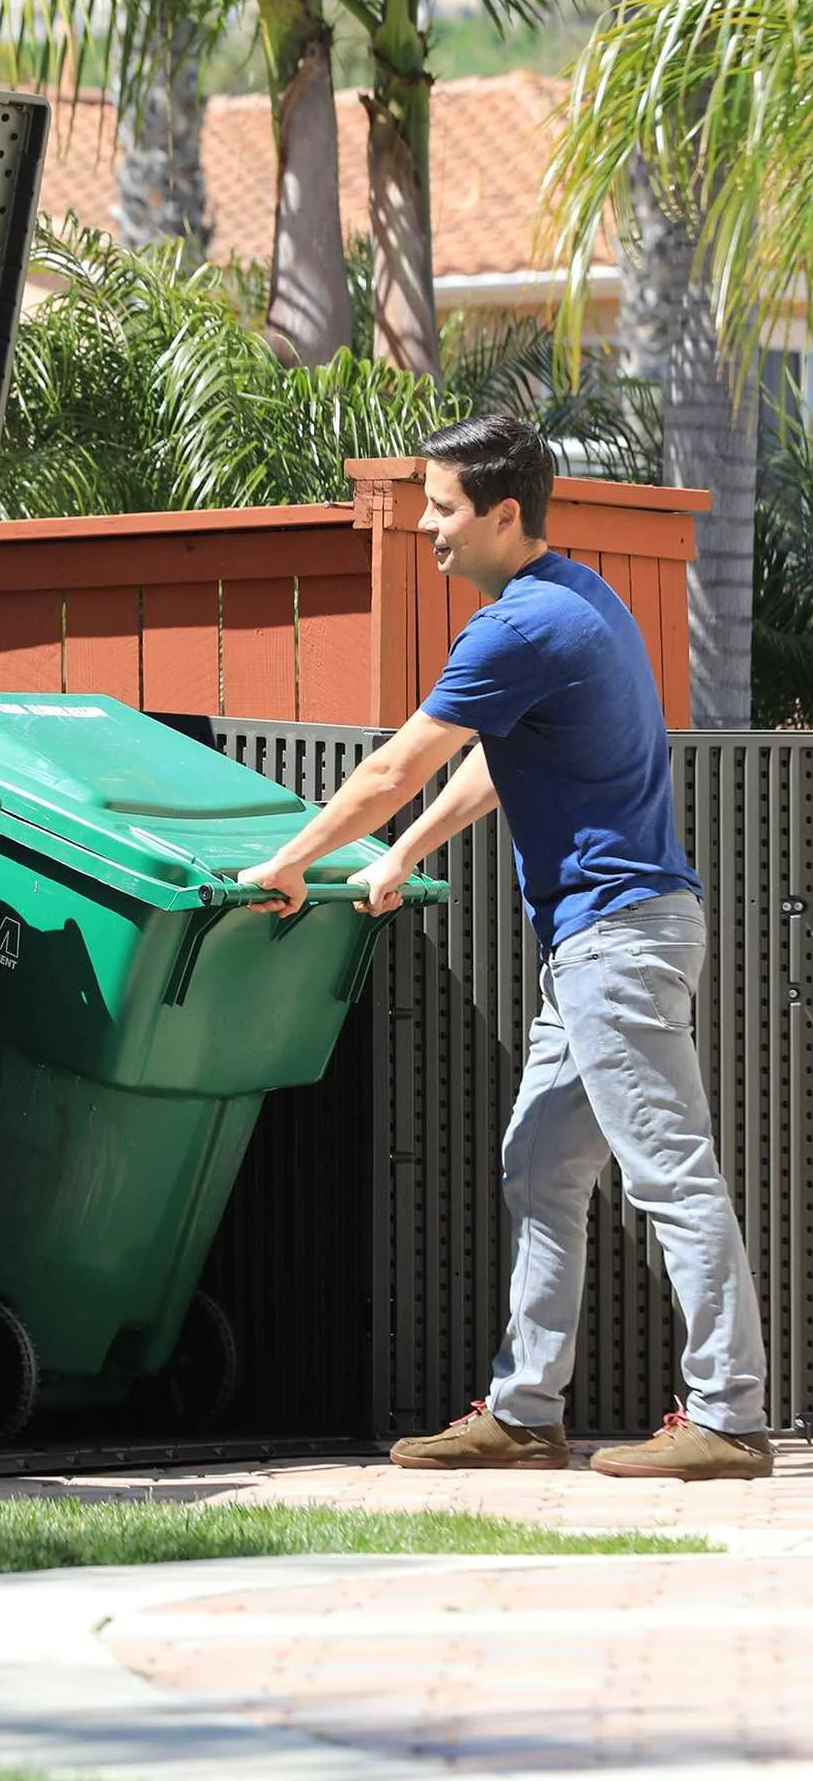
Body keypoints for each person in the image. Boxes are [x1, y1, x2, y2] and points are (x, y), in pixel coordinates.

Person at [237, 413, 771, 1481]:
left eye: (441, 507)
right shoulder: (577, 599)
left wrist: (288, 860)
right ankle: (524, 1410)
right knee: (538, 1164)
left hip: (613, 941)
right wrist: (400, 854)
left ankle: (727, 1415)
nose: (427, 526)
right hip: (599, 940)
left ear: (502, 513)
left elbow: (391, 766)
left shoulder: (518, 625)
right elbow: (494, 757)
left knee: (668, 1173)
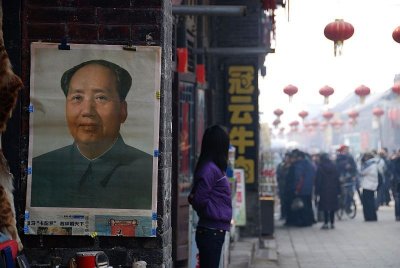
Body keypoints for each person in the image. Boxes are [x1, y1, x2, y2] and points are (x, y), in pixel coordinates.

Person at [31, 59, 153, 209]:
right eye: (77, 98)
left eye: (101, 98)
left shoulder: (148, 171)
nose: (87, 111)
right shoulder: (40, 169)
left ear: (123, 110)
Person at [188, 125, 232, 268]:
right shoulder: (210, 169)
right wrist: (212, 211)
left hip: (212, 231)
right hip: (210, 232)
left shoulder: (212, 168)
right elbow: (199, 200)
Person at [315, 153, 341, 229]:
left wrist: (317, 191)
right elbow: (337, 179)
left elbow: (318, 181)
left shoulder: (320, 168)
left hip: (324, 190)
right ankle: (332, 223)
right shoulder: (334, 167)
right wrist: (339, 190)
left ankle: (326, 222)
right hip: (333, 189)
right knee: (332, 206)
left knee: (325, 207)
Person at [359, 152, 379, 221]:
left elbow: (362, 172)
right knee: (371, 202)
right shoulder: (374, 164)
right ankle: (372, 217)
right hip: (372, 186)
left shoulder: (369, 165)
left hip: (367, 186)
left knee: (367, 203)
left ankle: (369, 217)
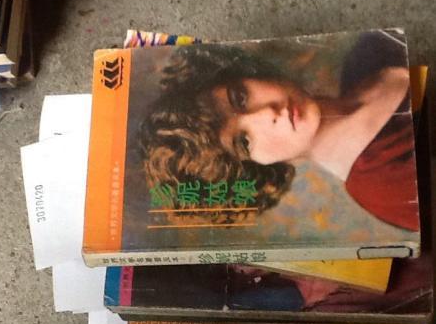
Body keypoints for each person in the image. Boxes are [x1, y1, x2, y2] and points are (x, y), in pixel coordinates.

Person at [138, 31, 419, 231]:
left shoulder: (368, 55)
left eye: (239, 97)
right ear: (257, 171)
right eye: (244, 142)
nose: (267, 114)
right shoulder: (385, 188)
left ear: (247, 74)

How to complete this task — Copy exactly the material above from the line with "right knee: (332, 206)" to the line with "left shoulder: (368, 55)", ends included, and nothing else. Leave out any picture.

Solution —
right knee: (332, 206)
left knee: (325, 207)
Person at [359, 152, 379, 221]:
left elbow: (362, 172)
right knee: (371, 202)
right shoulder: (374, 164)
right ankle: (372, 217)
right hip: (372, 186)
left shoulder: (369, 165)
left hip: (367, 186)
left knee: (367, 203)
left ankle: (369, 217)
Body keypoints for each person in the image. Boxes are [x1, y1, x2, y2] and points are (x, y), in pixel coordinates.

Person at [138, 31, 419, 231]:
left shoulder: (368, 55)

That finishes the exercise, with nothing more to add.